# [What you need to do]
Revise the entries below so that each "pie chart" becomes "circle chart", leaving all other wording untouched. Omit the pictures from your version.

# [Chart analysis data]
▼▼▼

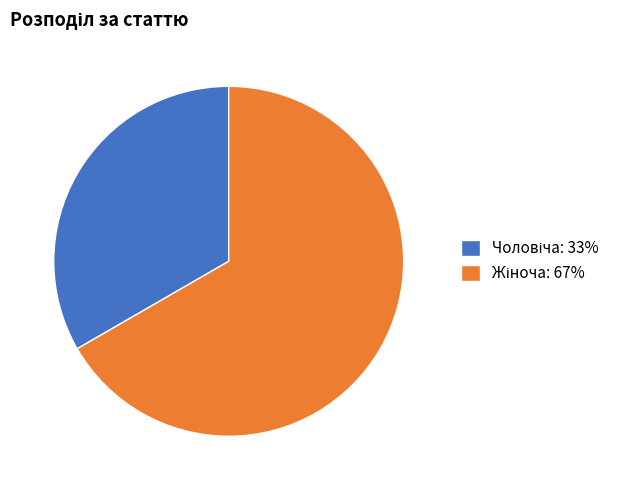

Is there any slice that represents more than half of the pie?

Yes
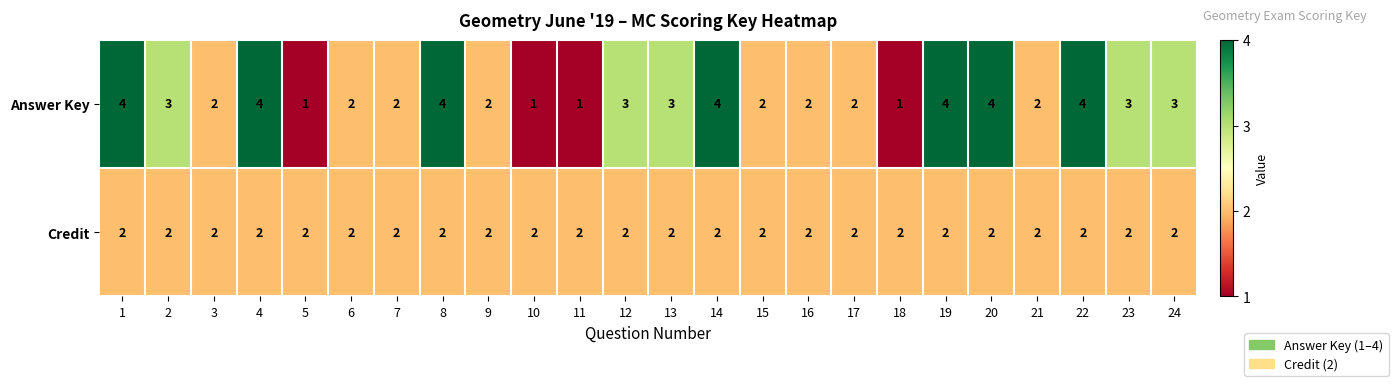

What is the minimum value shown in the chart?

1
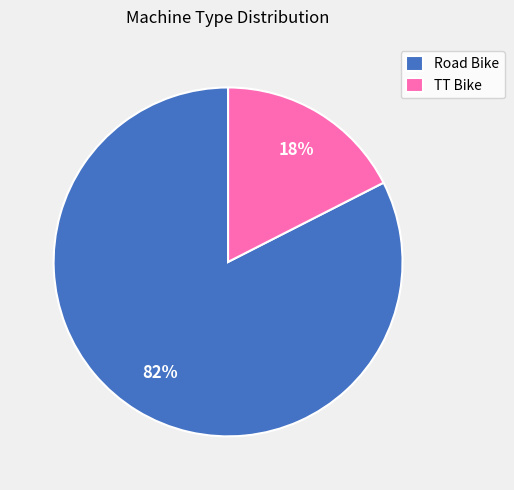

What is the smallest slice in the pie chart?

TT Bike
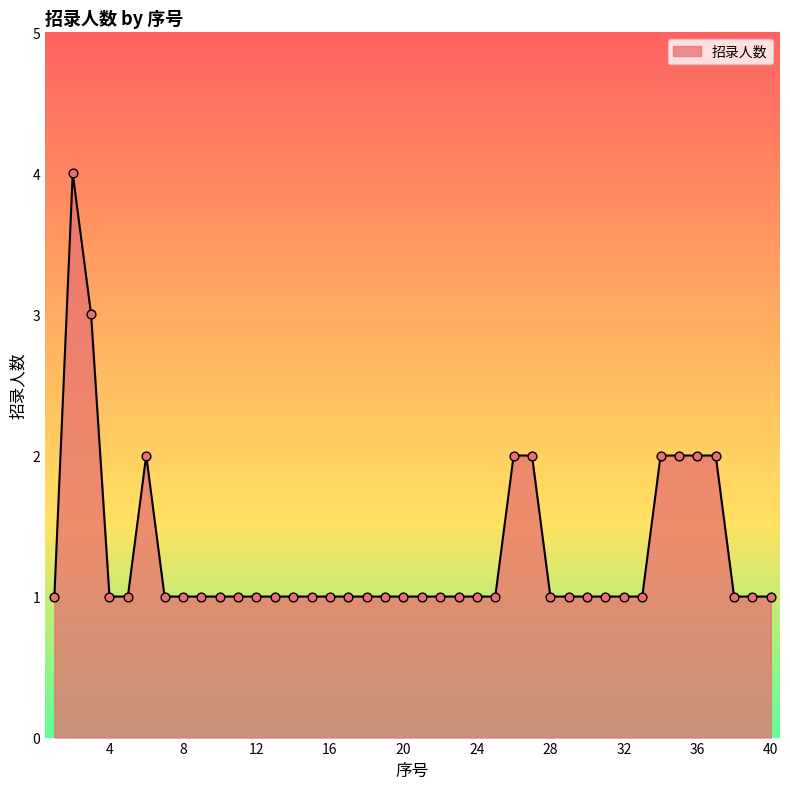

What is the difference between the maximum and minimum values?

3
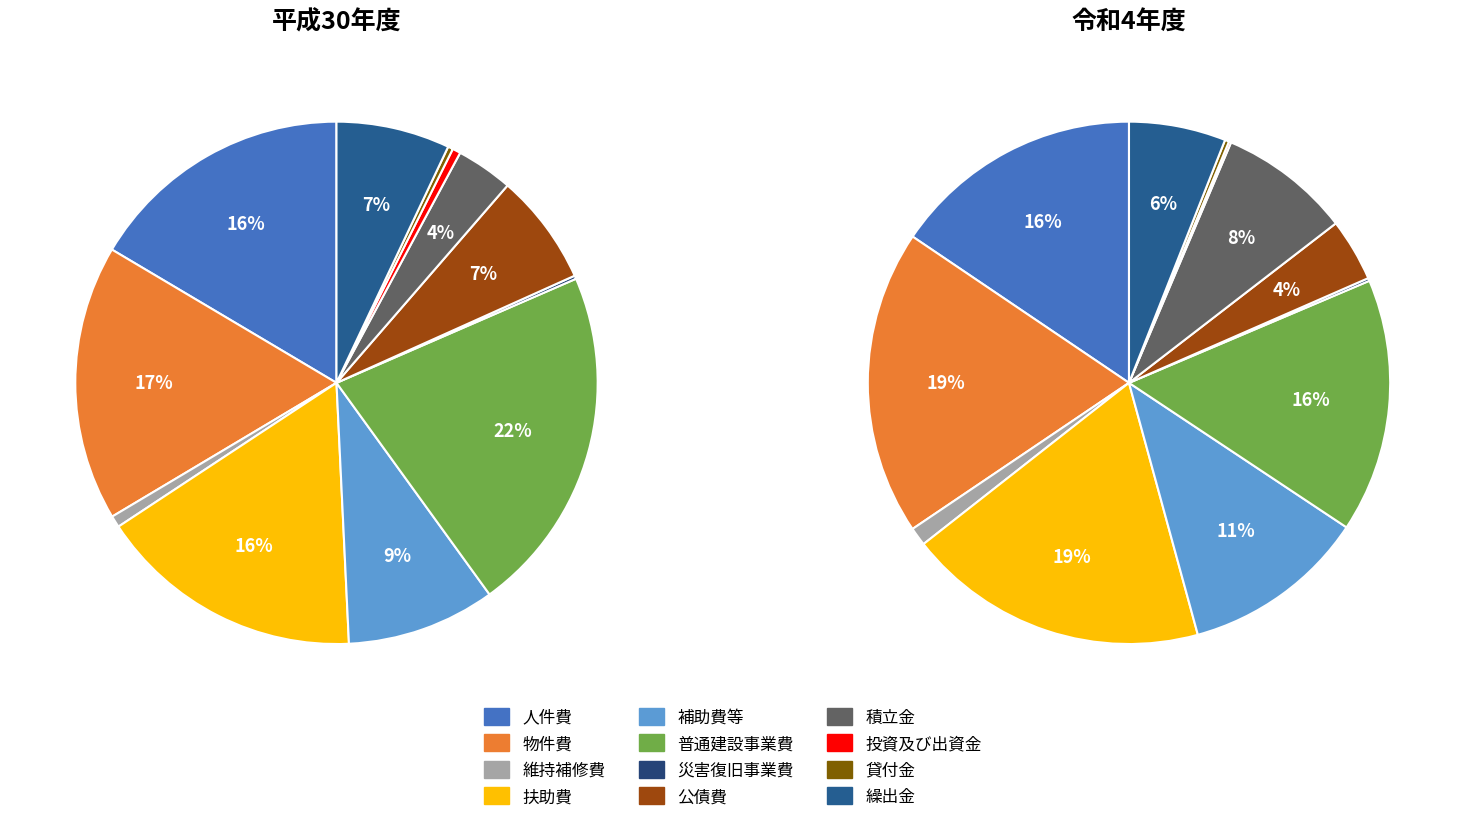

How many segments does this pie chart have?

12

▲▲▲

# [Expected answer]
Is there any slice that represents more than half of the pie?

Yes

What is the minimum value shown in the chart?

1

What is the smallest slice in the circle chart?

TT Bike

What is the difference between the maximum and minimum values?

3

How many segments does this circle chart have?

12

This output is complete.